» Extrait du document:
########
Al Hussein a déclaré avoir été profondément touché de recevoir un album de photos et de messages d'encouragement de la part d’étudiants japonais à son arrivée à l'aéroport. « Pour moi, ce cadeau vaut une médaille », a-t-il déclaré lundi.
Les autres membres de l'équipe - qui arriveront à Tokyo dans quelques jours - sont Parfait Hakizimana, qui pratique le taekwondo et vit dans un camp de réfugiés au Rwanda, et Anas Al Khalifa, un canoéiste originaire de Syrie qui réside désormais en Allemagne.
Le Comité international paralympique s'était engagé, lors du Forum mondial des réfugiés en 2019, à soutenir une équipe de six athlètes au maximum à Tokyo 2020. Le CIP et le HCR, l'Agence des Nations Unies pour les réfugiés, ont convenu de travailler ensemble pour promouvoir l'accès aux installations sportives, aux activités sportives organisées et à une participation égale aux événements sportifs pour les réfugiés.
########
» Consignes:
1: Traduisez en anglais la phrase suivante de l'extrait sur l'équipe paralympique des réfugiés : « Le Comité international paralympique s'était engagé, lors du Forum mondial des réfugiés en 2019, à soutenir une équipe de six athlètes au maximum à Tokyo 2020. »
2: Prolongez l'extrait sur l'équipe paralympique des réfugiés en reprenant après sa dernière phrase.
########
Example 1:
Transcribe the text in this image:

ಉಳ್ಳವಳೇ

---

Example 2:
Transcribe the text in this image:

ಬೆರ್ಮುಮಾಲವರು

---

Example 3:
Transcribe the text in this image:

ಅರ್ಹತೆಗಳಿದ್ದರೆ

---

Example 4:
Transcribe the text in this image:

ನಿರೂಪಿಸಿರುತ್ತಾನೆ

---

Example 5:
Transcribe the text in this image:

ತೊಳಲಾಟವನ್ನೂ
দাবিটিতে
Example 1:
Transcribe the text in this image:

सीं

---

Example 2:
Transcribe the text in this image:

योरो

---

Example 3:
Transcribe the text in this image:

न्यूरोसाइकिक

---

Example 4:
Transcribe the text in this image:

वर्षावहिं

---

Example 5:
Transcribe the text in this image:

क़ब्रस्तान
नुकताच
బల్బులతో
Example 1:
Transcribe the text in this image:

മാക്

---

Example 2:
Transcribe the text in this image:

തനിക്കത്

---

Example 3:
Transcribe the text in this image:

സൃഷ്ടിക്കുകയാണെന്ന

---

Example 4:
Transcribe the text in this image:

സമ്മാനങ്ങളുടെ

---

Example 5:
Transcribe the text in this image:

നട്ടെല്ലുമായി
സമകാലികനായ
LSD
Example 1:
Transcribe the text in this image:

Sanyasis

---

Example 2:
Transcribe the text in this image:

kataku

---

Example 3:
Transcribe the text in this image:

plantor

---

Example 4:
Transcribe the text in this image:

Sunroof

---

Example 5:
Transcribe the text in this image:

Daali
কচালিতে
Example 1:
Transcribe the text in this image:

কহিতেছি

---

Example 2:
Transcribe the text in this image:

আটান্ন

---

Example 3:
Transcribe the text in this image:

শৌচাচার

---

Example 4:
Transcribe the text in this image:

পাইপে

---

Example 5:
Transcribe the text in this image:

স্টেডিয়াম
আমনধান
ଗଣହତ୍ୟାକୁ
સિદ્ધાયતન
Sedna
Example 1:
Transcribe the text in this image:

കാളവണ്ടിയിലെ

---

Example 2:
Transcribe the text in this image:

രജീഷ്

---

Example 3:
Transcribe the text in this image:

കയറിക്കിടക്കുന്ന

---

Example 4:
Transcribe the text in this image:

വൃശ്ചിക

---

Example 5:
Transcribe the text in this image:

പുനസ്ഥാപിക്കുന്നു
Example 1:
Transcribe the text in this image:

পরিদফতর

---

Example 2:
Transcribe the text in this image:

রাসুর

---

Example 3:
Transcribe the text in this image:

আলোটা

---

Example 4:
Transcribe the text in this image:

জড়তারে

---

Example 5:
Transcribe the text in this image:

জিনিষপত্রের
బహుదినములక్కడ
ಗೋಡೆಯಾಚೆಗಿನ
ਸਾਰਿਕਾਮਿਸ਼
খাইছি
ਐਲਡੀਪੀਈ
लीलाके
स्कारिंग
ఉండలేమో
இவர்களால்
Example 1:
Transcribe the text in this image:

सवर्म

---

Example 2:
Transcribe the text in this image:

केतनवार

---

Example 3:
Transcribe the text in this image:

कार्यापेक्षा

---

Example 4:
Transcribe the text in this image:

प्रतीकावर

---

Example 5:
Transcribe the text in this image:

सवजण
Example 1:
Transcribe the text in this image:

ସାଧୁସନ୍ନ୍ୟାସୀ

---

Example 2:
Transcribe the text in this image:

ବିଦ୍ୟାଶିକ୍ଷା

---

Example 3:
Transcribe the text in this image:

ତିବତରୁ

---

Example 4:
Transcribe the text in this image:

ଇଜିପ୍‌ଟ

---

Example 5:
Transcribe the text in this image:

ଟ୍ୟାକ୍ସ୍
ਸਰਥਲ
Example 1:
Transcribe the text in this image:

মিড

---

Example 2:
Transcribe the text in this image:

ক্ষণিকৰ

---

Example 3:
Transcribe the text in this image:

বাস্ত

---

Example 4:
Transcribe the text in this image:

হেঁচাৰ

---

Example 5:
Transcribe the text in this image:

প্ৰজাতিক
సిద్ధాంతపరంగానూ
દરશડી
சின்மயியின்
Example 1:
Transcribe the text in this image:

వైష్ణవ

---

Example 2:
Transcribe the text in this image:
########
» Réponses attendues:
1: At the 2019 Global Refugee Forum, the International Paralympic Committee had pledged to support a team of up to six athletes at Tokyo 2020.

2:
L'équipe paralympique des réfugiés rend également hommage à l’héritage de Sir Ludwig Guttmann, un réfugié qui a fui l'Allemagne nazie avant la Seconde Guerre mondiale et qui a trouvé un nouveau foyer pour l'accueillir. Touché par cette gentillesse à son égard, il a contribué en retour avec la création du mouvement paralympique.
L'équipe contribuera à sensibiliser le grand public aux plus de 80 millions de personnes qui ont été contraintes de fuir leurs foyers en raison d'une guerre, d'un conflit ou de persécutions - contre 65 millions de personnes déracinées à travers le monde en 2016.
Lorsqu'on lui a demandé pourquoi il était important d'avoir une équipe paralympique de réfugiés, Shahrad a répondu brièvement en citant « l’inclusion ».
« Je veux donner de l'espoir aux gens. »
Bien qu'issus de milieux différents et de langues différentes, les para athlètes se sentent proches les uns des autres, a déclaré Ibrahim, qui s'entraîne en piscine avec Abbas depuis son arrivée à Tokyo.
« Dans une famille, les mots ne sont parfois pas nécessaires pour se comprendre. Lorsque j'ai rencontré Abbas, j'ai eu l'impression de rencontrer un vieil ami. J'ai ressenti la même chose lorsque j'ai rencontré les autres athlètes réfugiés », a-t-il déclaré. « Je veux donner de l'espoir aux gens, et j'espère que l'équipe de réfugiés pourra continuer à gagner en force alors que nous nous dirigeons vers les [Jeux] de Paris » en 2024.
Pour accueillir les athlètes réfugiés et leur souhaiter bonne chance, l'un des quartiers de Tokyo qui leur sert de ville d'accueil, Bunkyo-ku, leur a remis plus de 3000 avions en papier bleu pliés par les élèves de 21 écoles du quartier, puis empaquetés avec de la ficelle par des retraités.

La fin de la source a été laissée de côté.